### Tâche courte:
Recopiez à l'identique chaque ligne de la liste ci-dessous, d'un bout à l'autre, en laissant les images de côté.
++++++++++++++++++++
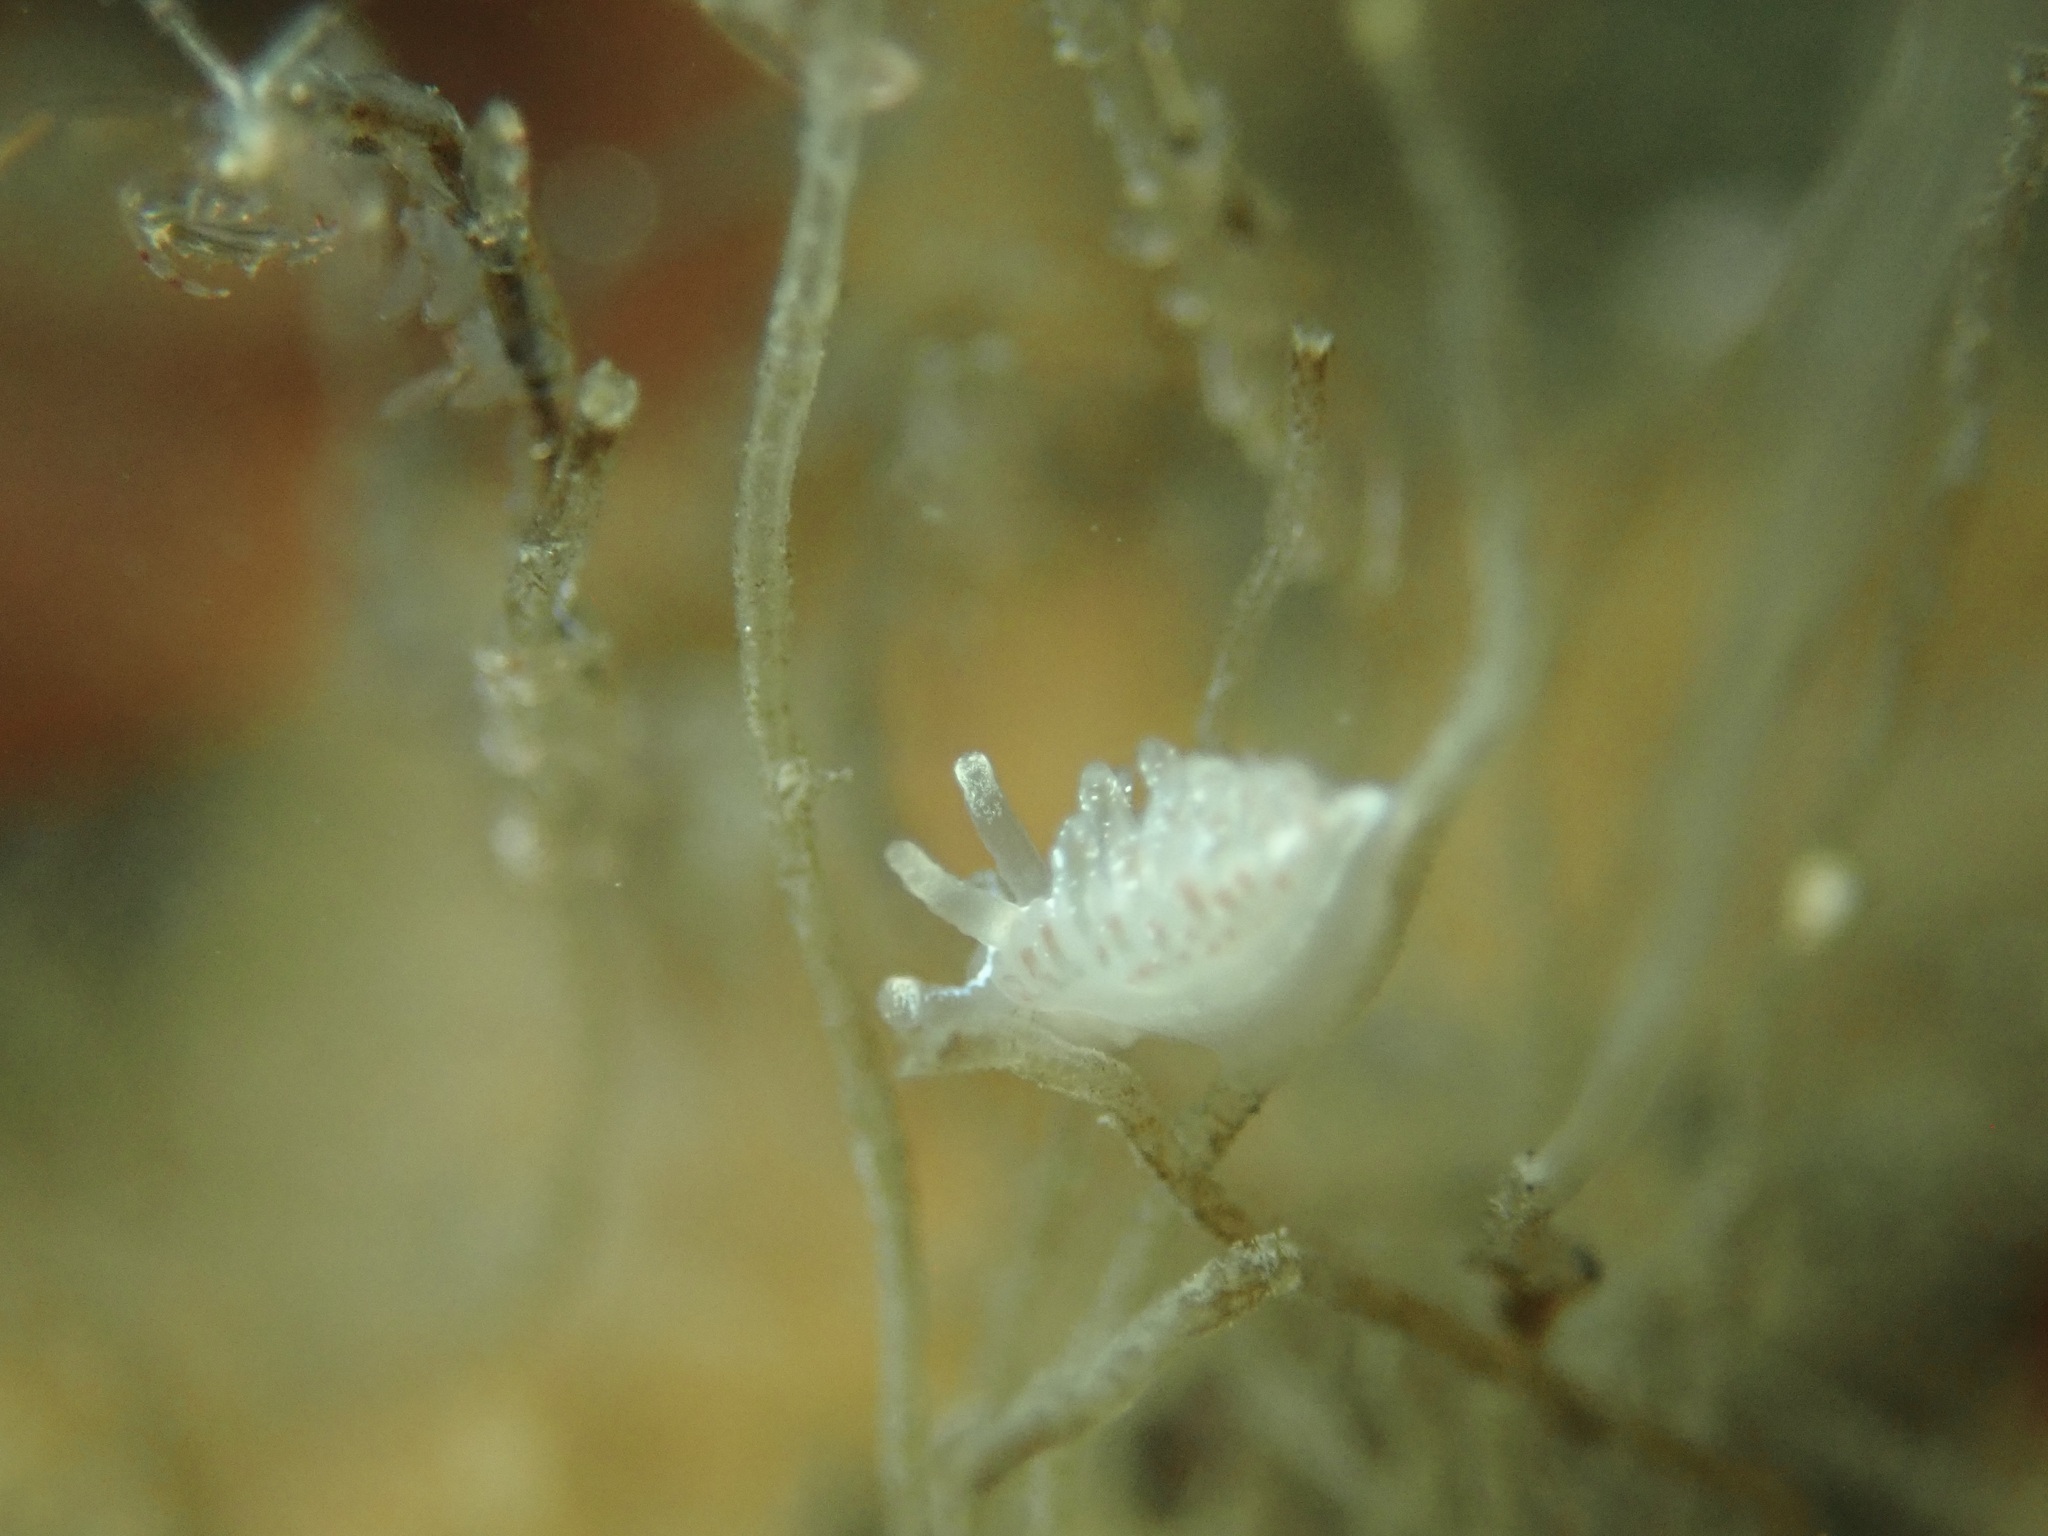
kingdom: Animalia
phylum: Mollusca
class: Gastropoda
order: Nudibranchia
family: Coryphellidae
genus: Coryphella
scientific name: Coryphella trilineata
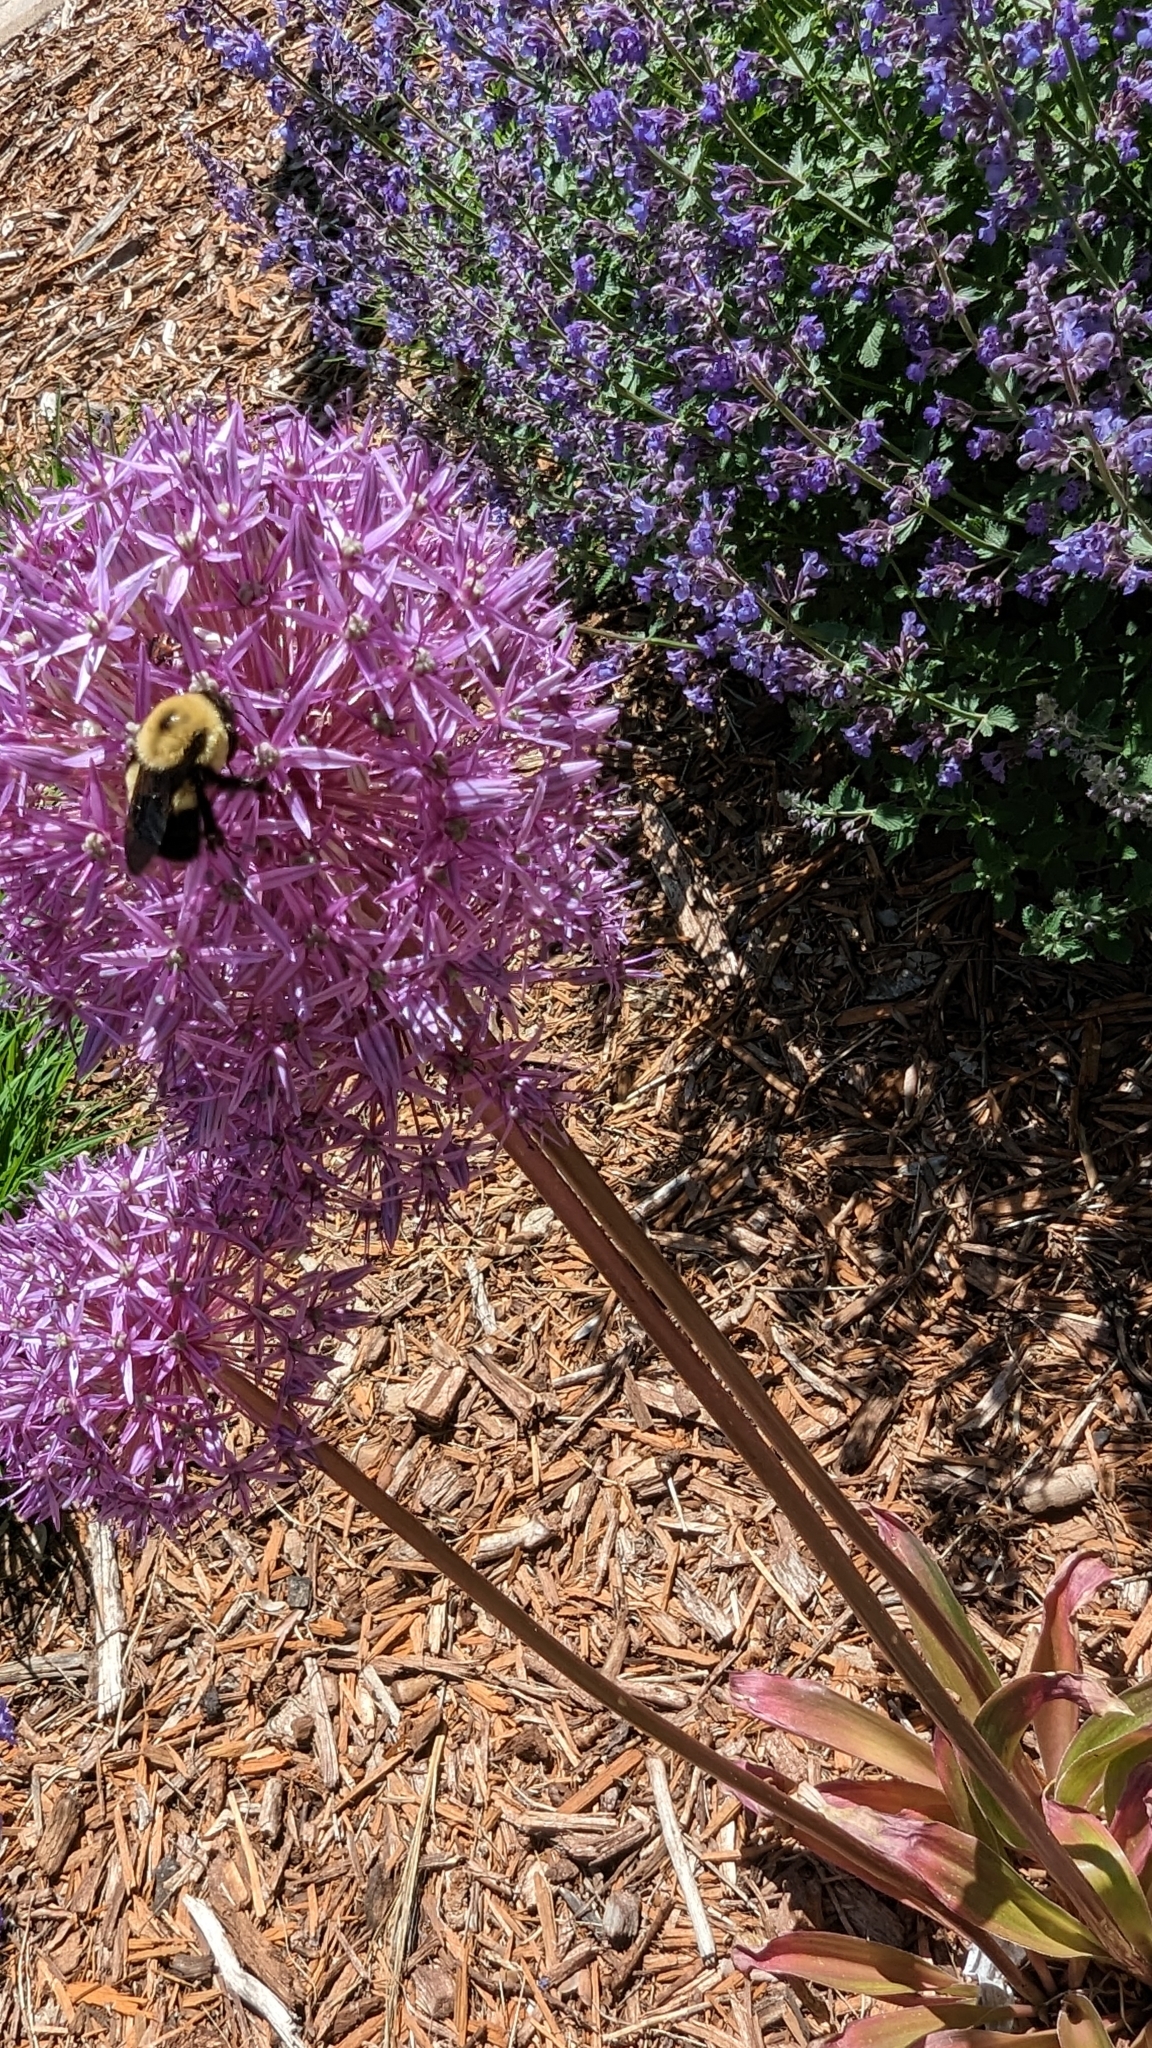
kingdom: Animalia
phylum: Arthropoda
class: Insecta
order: Hymenoptera
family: Apidae
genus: Bombus
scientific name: Bombus griseocollis
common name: Brown-belted bumble bee
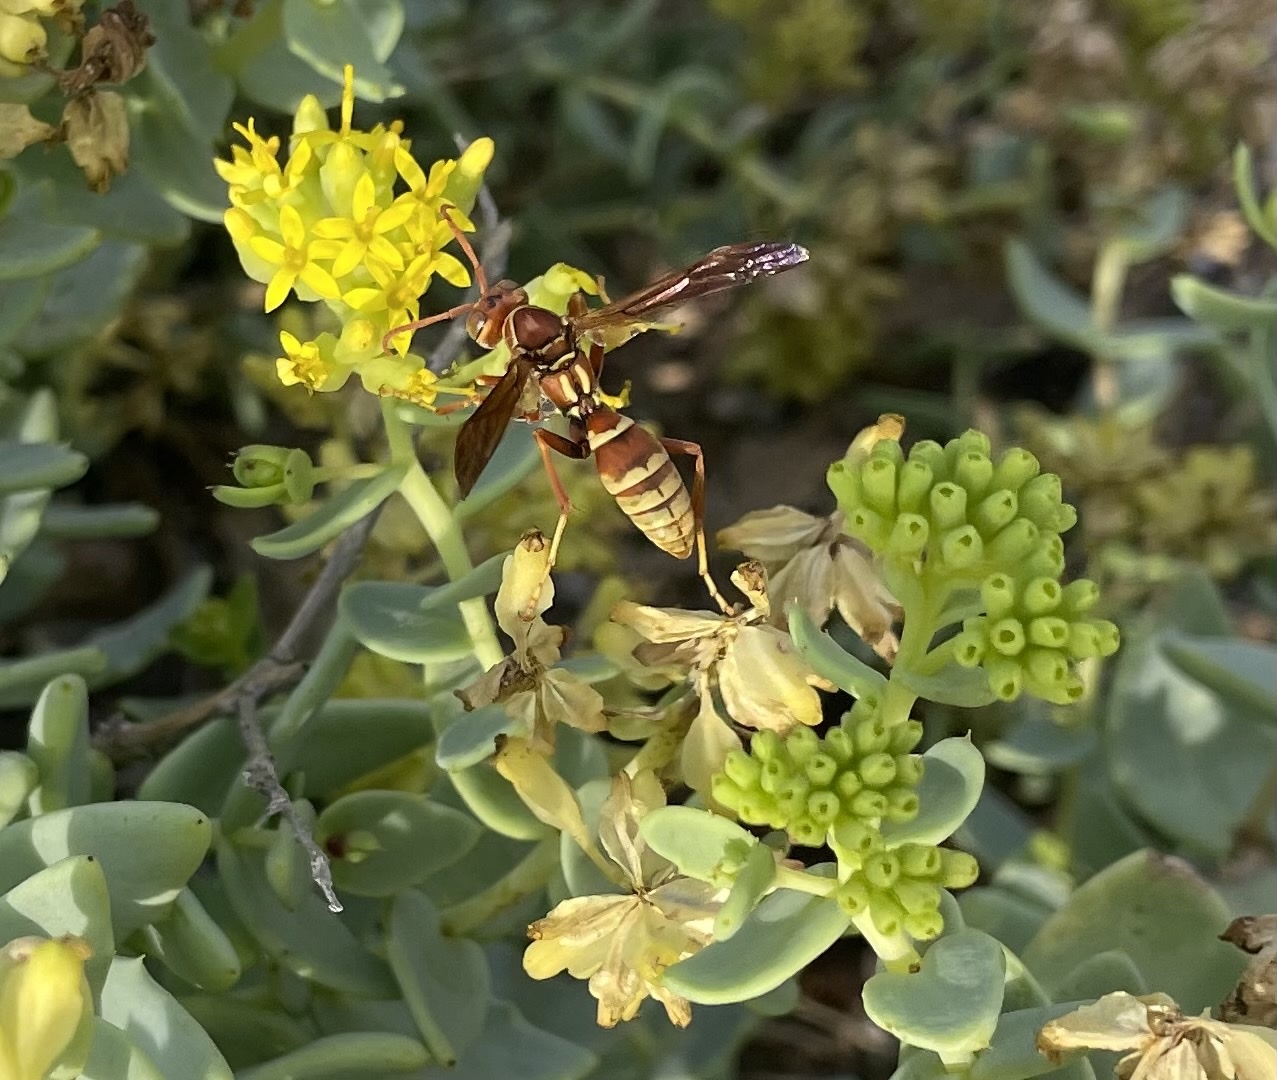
++++++++++++++++++++
### Réponse écrite:
kingdom: Animalia
phylum: Mollusca
class: Gastropoda
order: Nudibranchia
family: Coryphellidae
genus: Coryphella
scientific name: Coryphella trilineata
kingdom: Animalia
phylum: Arthropoda
class: Insecta
order: Hymenoptera
family: Apidae
genus: Bombus
scientific name: Bombus griseocollis
common name: Brown-belted bumble bee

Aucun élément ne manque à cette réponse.